章一が「今に見てろ、明日は違うぞ」とか言うけど、「頑張ってるけど現実の厳しさに直面し、貧しい暮らしの中でもがいている」という 苦難が見えない。
ただ口先だけで夢を語っている考えの甘い連中にしか見えないのよ。

章一が山岸が絵を画商に売ったのではなく質に入れたことを明かすと、圭は「これもホロ苦い青春の思い出だね」と作り笑いで言うが、 ちっともホロ苦さが伝わらない描写になっている。
っていうか、質に入れて5万になったのなら、それはスゴいことじゃないのか。それをホロ苦い出来事として提示されても、ピンと 来ない。
その後、圭は弓子がキチガイだと知らされて泣いているが、そんなにマジに落ち込むような出来事なのかと思ってしまう。
そもそも、会っていきなり結婚の約束をしている時点でウサン臭いし、圭が甘すぎただけとしか感じない。それに絵画のことで 打ちのめされたわけじゃないし。

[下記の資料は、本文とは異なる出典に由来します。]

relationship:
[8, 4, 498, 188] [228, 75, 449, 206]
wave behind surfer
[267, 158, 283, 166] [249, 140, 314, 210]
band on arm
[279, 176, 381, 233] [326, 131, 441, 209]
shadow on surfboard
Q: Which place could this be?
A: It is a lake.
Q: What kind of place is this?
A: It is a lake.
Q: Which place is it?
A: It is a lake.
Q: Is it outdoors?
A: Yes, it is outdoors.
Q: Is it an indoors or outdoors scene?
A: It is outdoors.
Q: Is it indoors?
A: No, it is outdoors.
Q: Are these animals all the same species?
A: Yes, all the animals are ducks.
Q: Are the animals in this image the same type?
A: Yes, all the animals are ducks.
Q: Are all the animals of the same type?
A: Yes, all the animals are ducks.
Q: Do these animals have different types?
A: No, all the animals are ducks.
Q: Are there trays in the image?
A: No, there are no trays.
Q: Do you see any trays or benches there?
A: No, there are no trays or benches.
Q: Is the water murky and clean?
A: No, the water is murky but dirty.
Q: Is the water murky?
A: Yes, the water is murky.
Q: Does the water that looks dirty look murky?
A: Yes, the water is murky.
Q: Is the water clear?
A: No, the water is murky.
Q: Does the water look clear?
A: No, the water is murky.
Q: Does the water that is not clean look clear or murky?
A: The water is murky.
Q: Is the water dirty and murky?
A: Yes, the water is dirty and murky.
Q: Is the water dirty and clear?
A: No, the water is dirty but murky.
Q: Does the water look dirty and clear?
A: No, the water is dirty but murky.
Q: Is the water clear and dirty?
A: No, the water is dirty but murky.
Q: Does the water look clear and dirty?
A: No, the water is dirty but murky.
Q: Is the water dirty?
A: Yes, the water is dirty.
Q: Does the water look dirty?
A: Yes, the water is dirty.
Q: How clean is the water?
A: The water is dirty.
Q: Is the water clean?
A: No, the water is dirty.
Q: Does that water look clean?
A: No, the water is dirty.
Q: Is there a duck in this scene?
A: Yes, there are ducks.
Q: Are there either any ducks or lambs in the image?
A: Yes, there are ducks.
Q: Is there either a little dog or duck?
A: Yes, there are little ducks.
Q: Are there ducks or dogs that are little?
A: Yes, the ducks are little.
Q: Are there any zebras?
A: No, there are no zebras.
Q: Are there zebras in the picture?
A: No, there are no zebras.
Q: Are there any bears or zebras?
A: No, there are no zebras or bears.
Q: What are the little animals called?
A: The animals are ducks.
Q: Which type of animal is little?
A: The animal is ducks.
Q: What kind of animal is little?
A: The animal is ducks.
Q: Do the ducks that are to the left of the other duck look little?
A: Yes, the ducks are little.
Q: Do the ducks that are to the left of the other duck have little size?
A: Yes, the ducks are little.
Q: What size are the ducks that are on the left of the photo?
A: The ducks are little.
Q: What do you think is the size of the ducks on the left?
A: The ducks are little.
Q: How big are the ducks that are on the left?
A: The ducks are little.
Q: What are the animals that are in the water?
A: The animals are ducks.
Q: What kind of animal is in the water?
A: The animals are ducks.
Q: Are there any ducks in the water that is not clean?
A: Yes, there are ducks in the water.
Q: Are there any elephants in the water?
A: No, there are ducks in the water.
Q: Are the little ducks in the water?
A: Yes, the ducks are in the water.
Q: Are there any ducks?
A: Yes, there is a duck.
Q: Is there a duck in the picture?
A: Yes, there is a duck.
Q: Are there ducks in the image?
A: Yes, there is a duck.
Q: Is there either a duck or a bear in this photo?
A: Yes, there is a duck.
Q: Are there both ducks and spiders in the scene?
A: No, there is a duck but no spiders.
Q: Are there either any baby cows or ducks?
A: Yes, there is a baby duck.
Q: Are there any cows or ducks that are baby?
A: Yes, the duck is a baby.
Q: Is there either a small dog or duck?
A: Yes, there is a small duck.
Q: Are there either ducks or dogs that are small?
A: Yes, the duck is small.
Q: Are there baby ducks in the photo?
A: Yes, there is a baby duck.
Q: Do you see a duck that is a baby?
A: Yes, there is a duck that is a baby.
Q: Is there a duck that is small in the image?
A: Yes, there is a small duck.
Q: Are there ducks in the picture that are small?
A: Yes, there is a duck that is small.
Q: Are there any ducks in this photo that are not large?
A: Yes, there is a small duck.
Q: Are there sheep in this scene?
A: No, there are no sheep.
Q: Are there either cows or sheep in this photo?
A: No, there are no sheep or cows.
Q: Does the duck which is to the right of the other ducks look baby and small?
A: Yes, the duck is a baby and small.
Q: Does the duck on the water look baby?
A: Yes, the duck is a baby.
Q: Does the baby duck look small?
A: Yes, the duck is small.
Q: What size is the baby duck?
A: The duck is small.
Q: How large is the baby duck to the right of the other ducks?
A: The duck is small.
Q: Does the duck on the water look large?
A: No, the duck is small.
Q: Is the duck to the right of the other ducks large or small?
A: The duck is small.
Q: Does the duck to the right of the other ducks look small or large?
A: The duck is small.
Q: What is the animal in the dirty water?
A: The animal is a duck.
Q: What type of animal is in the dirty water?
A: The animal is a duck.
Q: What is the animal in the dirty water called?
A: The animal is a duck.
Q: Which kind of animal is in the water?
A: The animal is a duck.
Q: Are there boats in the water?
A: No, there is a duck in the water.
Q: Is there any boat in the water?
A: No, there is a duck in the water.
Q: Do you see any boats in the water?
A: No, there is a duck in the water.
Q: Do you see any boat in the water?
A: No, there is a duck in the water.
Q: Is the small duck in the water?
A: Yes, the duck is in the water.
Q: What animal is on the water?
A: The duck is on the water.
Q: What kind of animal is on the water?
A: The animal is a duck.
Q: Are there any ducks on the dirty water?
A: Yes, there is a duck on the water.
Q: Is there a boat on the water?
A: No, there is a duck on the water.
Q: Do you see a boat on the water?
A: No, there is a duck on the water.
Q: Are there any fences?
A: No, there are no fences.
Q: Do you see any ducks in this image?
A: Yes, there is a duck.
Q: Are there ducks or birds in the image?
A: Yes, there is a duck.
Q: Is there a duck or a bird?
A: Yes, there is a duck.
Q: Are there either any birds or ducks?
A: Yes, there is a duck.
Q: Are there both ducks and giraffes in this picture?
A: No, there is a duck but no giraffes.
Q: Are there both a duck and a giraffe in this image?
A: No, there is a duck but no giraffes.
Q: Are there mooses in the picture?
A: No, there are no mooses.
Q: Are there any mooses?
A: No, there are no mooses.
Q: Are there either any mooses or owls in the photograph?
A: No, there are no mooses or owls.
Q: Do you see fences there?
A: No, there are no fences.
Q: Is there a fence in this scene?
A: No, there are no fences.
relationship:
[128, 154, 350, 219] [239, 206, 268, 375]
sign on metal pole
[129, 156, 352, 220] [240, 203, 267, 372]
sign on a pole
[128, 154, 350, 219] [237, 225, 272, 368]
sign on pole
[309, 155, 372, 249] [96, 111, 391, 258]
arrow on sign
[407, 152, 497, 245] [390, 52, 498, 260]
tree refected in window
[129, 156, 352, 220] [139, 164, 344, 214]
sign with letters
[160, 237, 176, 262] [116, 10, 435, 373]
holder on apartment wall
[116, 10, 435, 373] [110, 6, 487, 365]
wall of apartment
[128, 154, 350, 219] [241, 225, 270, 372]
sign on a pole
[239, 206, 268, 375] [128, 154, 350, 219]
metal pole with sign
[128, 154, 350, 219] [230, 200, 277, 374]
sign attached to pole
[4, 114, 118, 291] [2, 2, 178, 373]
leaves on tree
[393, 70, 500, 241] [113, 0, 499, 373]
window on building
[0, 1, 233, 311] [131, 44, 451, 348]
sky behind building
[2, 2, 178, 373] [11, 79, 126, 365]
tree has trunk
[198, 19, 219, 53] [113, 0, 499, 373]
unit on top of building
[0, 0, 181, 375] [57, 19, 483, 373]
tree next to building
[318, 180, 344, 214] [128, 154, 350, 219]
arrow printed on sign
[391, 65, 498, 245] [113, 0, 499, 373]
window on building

出来上がった児童漫画を持ち込んだ栄介は、編集長から「いつまでも児童漫画なんか描いてたら、ホントに仕事無くなっちゃうよ」と 言われるが、これもホロ苦さっていうか、そもそも考えがヌルいとしか感じないし。
「そんなに苦悩や苦労を経てないでしょ」と思ってしまう。すげえ頑張って、必死になって漫画を描いていたという感じが弱いし。そして 打ちのめされ方もヌルいし。
竜三のホロ苦い体験に関しては、千恵子の見合いを知って、それでオシマイなのね。小説家という夢に関するホロ苦さは全く体験せずに 終わっているのね。
っていうか、全く小説なんか書いてないし、そもそも書く気があるのかも疑わしい。

結局、栄介を除く3人、特に竜三なんかは、本気で目指していたんじゃなくて、ただのモラトリアムだったってことか。
本気で必死に頑張って、その結果として挫折するんじゃなくて、最初から考えの甘い奴らだったという風にしか見えない。
「夢に向かってもがいている、不器用ながらも前に進もうとしている」という感じが、ちっとも伝わってこないんだよな。
原作は読んだことが無いが、たぶん永島慎二の漫画だから、もっと哀愁に満ちているのではないか。そして、その哀愁があるからこそ、 一見すると無作為に生きているような若者たちを、愛すべき連中として受け止めることが出来るのではないか。
この映画には、若者たちに共感させるためのペーソスが圧倒的に不足しているのだ。